Kelompok Islam literalis sering menjadi motor dari gerakan anti terhadap perayaan tahun baru dan ucapan natal. Mereka sering menggunakan dalil yang sama yaitu larangan akan menyerupai suatu kaum, yang kemudian disitir mengarah menyerupai agama orang lain. Asumsi yang dibangun berakhir pada umat yang mengucapkan selamat Natal dan tahun baru akan terjerumus pada kemurtadan (keluar dari agama Islam).
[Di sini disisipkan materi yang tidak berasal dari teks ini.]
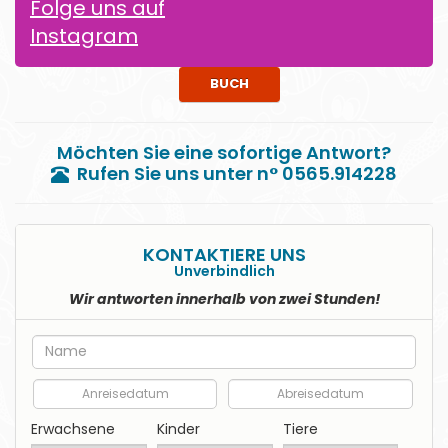
Folge uns auf
Instagram
BUCH
Möchten Sie eine sofortige Antwort?
Rufen Sie uns unter n° 0565.914228
KONTAKTIERE UNS
Unverbindlich
Wir antworten innerhalb von zwei Stunden!
Nome
Anreisedatum
Abreisedatum
Erwachsene
Kinder
Tiere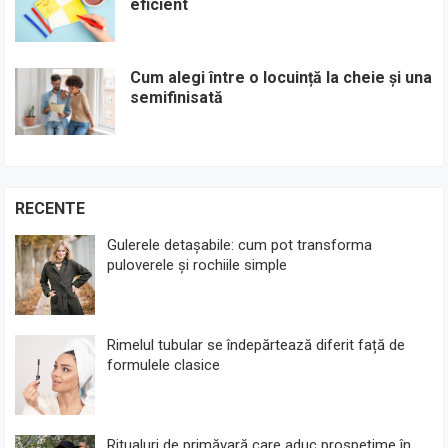
eficient
Cum alegi între o locuință la cheie și una
semifinisată
RECENTE
Gulerele detașabile: cum pot transforma
puloverele și rochiile simple
Rimelul tubular se îndepărtează diferit față de
formulele clasice
Ritualuri de primăvară care aduc prospețime în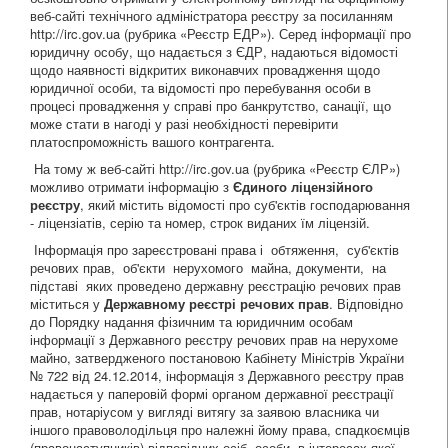
веб-сайті технічного адміністратора реєстру за посиланням
http://irc.gov.ua (рубрика «Реєстр ЕДР»). Серед інформації про
юридичну особу, що надається з ЄДР, надаються відомості
щодо наявності відкритих виконавчих провадження щодо
юридичної особи, та відомості про перебування особи в
процесі провадження у справі про банкрутство, санації, що
може стати в нагоді у разі необхідності перевірити
платоспроможність вашого контрагента.
На тому ж веб-сайті http://irc.gov.ua (рубрика «Реєстр ЄЛР»)
можливо отримати інформацію з
Єдиного ліцензійного
реєстру
, який містить відомості про суб'єктів господарювання
- ліцензіатів, серію та номер, строк виданих їм ліцензій.
Інформація про зареєстровані права і обтяження, суб'єктів
речових прав, об'єкти нерухомого майна, документи, на
підставі яких проведено державну реєстрацію речових прав
міститься у
Державному реєстрі речових прав
. Відповідно
до Порядку надання фізичним та юридичним особам
інформації з Державного реєстру речових прав на нерухоме
майно, затвердженого постановою Кабінету Міністрів України
№ 722 від 24.12.2014, інформація з Державного реєстру прав
надається у паперовій формі органом державної реєстрації
прав, нотаріусом у вигляді витягу за заявою власника чи
іншого правоволодільця про належні йому права, спадкоємців
(правонаступників) відповідних осіб, особи, в інтересах якої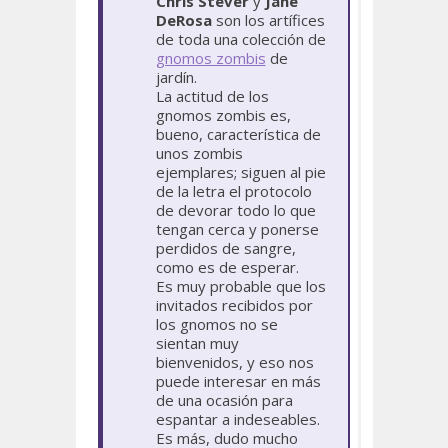
Chris Stever
y
Jane
DeRosa
son los artífices
de toda una colección de
gnomos zombis
de
jardín.
La actitud de los
gnomos zombis es,
bueno, característica de
unos zombis
ejemplares; siguen al pie
de la letra el protocolo
de devorar todo lo que
tengan cerca y ponerse
perdidos de sangre,
como es de esperar.
Es muy probable que los
invitados recibidos por
los gnomos no se
sientan muy
bienvenidos, y eso nos
puede interesar en más
de una ocasión para
espantar a indeseables.
Es más, dudo mucho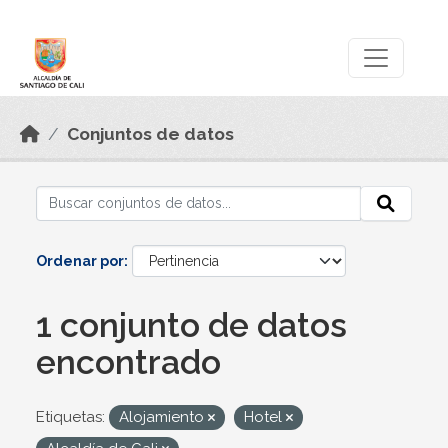
Skip to main content
Datos Abiertos
Conjuntos de datos
Ordenar por
1 conjunto de datos
encontrado
Etiquetas:
Alojamiento
Hotel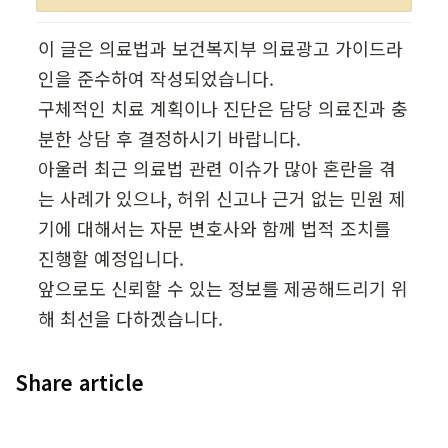
이 글은 의료법과 보건복지부 의료광고 가이드라
인을 준수하여 작성되었습니다.

구체적인 치료 계획이나 진단은 담당 의료진과 충
분한 상담 후 결정하시기 바랍니다.

아울러 최근 의료법 관련 이슈가 많아 혼란을 겪
는 사례가 있으나, 허위 신고나 근거 없는 민원 제
기에 대해서는 자문 변호사와 함께 법적 조치를 
진행할 예정입니다.

앞으로도 신뢰할 수 있는 정보를 제공해드리기 위
해 최선을 다하겠습니다.
Share article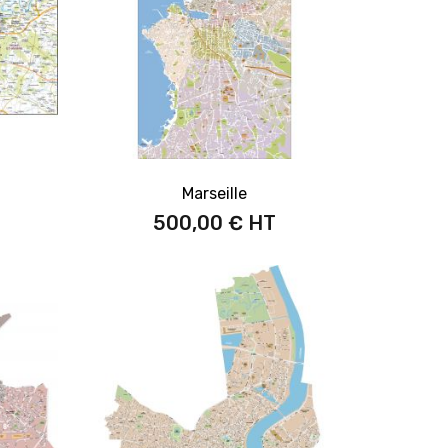
Marseille
500,00 €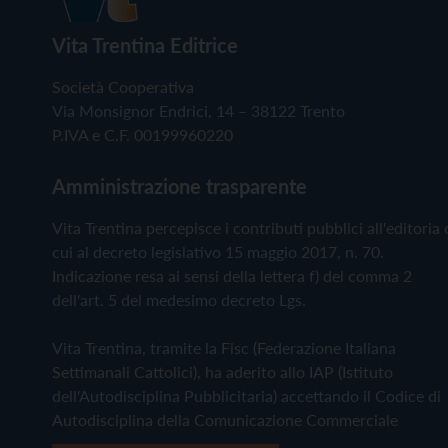
Vita Trentina Editrice
Società Cooperativa
Via Monsignor Endrici, 14 – 38122 Trento
P.IVA e C.F. 00199960220
Amministrazione trasparente
Vita Trentina percepisce i contributi pubblici all'editoria 
cui al decreto legislativo 15 maggio 2017, n. 70.
Indicazione resa ai sensi della lettera f) del comma 2
dell'art. 5 del medesimo decreto Lgs.
Vita Trentina, tramite la Fisc (Federazione Italiana
Settimanali Cattolici), ha aderito allo IAP (Istituto
dell'Autodisciplina Pubblicitaria) accettando il Codice di
Autodisciplina della Comunicazione Commerciale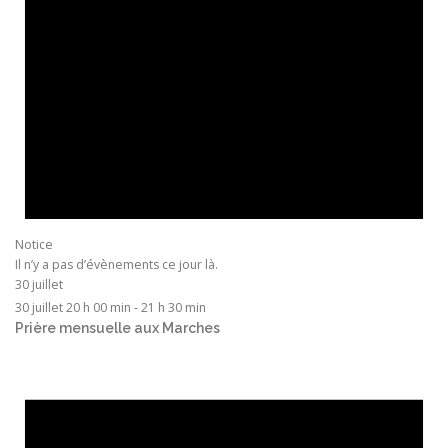
Notice
Il n’y a pas d’évènements ce jour là.
30 juillet
30 juillet 20 h 00 min
-
21 h 30 min
Prière mensuelle aux Marches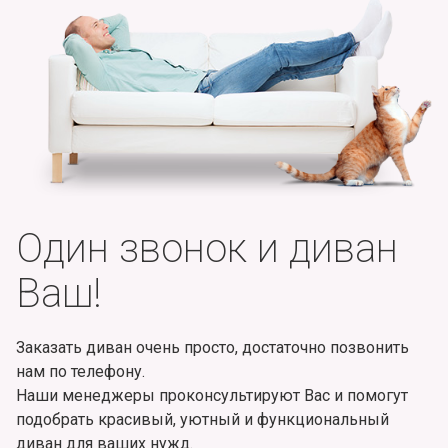
Один звонок и диван
Ваш!
Заказать диван очень просто, достаточно позвонить
нам по телефону.
Наши менеджеры проконсультируют Вас и помогут
подобрать красивый, уютный и функциональный
диван для ваших нужд.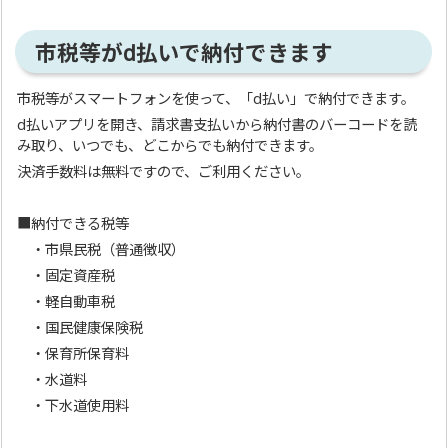
市税等がd払いで納付できます
市税等がスマートフォンを使って、「d払い」で納付できます。
d払いアプリを開き、請求書支払いから納付書のバーコードを読
み取り、いつでも、どこからでも納付できます。
決済手数料は無料ですので、ご利用ください。
■納付できる税等
・市県民税（普通徴収）
・固定資産税
・軽自動車税
・国民健康保険税
・保育所保育料
・水道料
・下水道使用料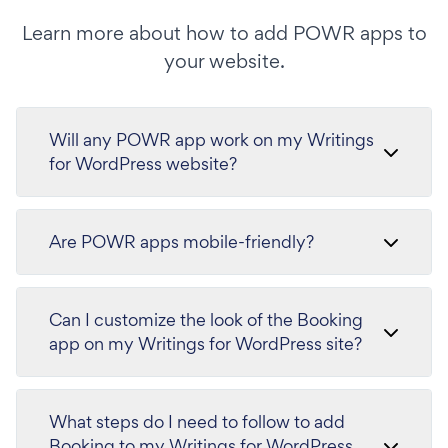
Learn more about how to add POWR apps to
your website.
Will any POWR app work on my Writings
for WordPress website?
Are POWR apps mobile-friendly?
Can I customize the look of the Booking
app on my Writings for WordPress site?
What steps do I need to follow to add
Booking to my Writings for WordPress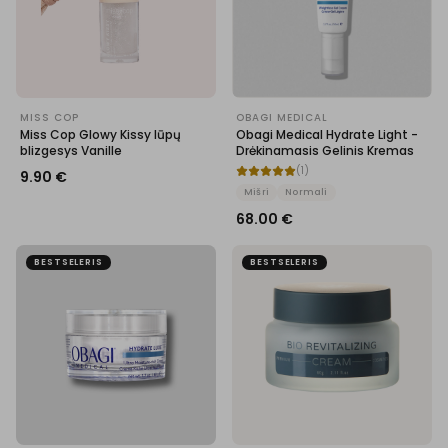
MISS COP
OBAGI MEDICAL
Miss Cop Glowy Kissy lūpų
Obagi Medical Hydrate Light -
blizgesys Vanille
Drėkinamasis Gelinis Kremas
(
1
)
9.90
€
Mišri
Normali
68.00
€
BESTSELERIS
BESTSELERIS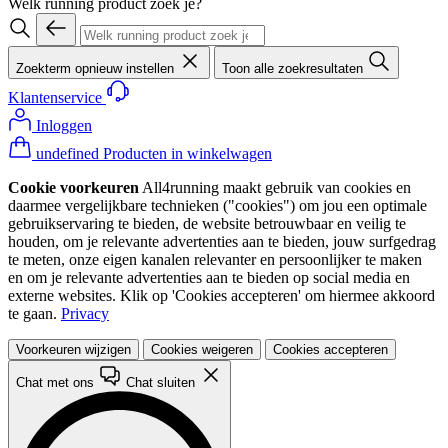
Welk running product zoek je?
Zoekterm opnieuw instellen
Toon alle zoekresultaten
Klantenservice
Inloggen
undefined Producten in winkelwagen
Cookie voorkeuren
All4running maakt gebruik van cookies en
daarmee vergelijkbare technieken ("cookies") om jou een optimale
gebruikservaring te bieden, de website betrouwbaar en veilig te
houden, om je relevante advertenties aan te bieden, jouw surfgedrag
te meten, onze eigen kanalen relevanter en persoonlijker te maken
en om je relevante advertenties aan te bieden op social media en
externe websites. Klik op 'Cookies accepteren' om hiermee akkoord
te gaan.
Privacy
Voorkeuren wijzigen
Cookies weigeren
Cookies accepteren
Chat met ons
Chat sluiten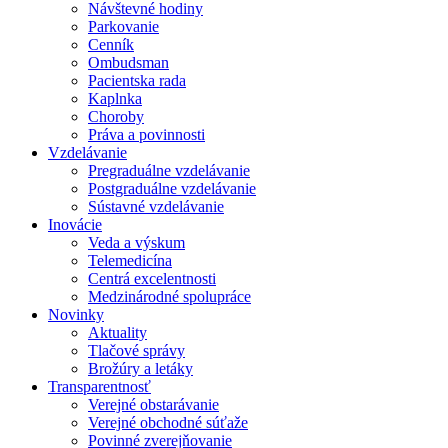
Návštevné hodiny
Parkovanie
Cenník
Ombudsman
Pacientska rada
Kaplnka
Choroby
Práva a povinnosti
Vzdelávanie
Pregraduálne vzdelávanie
Postgraduálne vzdelávanie
Sústavné vzdelávanie
Inovácie
Veda a výskum
Telemedicína
Centrá excelentnosti
Medzinárodné spolupráce
Novinky
Aktuality
Tlačové správy
Brožúry a letáky
Transparentnosť
Verejné obstarávanie
Verejné obchodné súťaže
Povinné zverejňovanie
Di bulan Februari ini, agenda serupa biasanya menyeruak yaitu menolak hari kasih sayang (Valentine Day), yang jatuh pada tanggal 14 Februari. Kalangan Islam literalis dan puritan biasanya mulai sibuk memberikan berbagai program yang bernafas sama yaitu anti-Valentine Day. Dari diskusi, seminar hingga meme terus bersileweran di kehidupan masyarakat Islam, terkhusus kalangan remaja yang dianggap kelompok rentan terjerumus ke perilaku maksiat.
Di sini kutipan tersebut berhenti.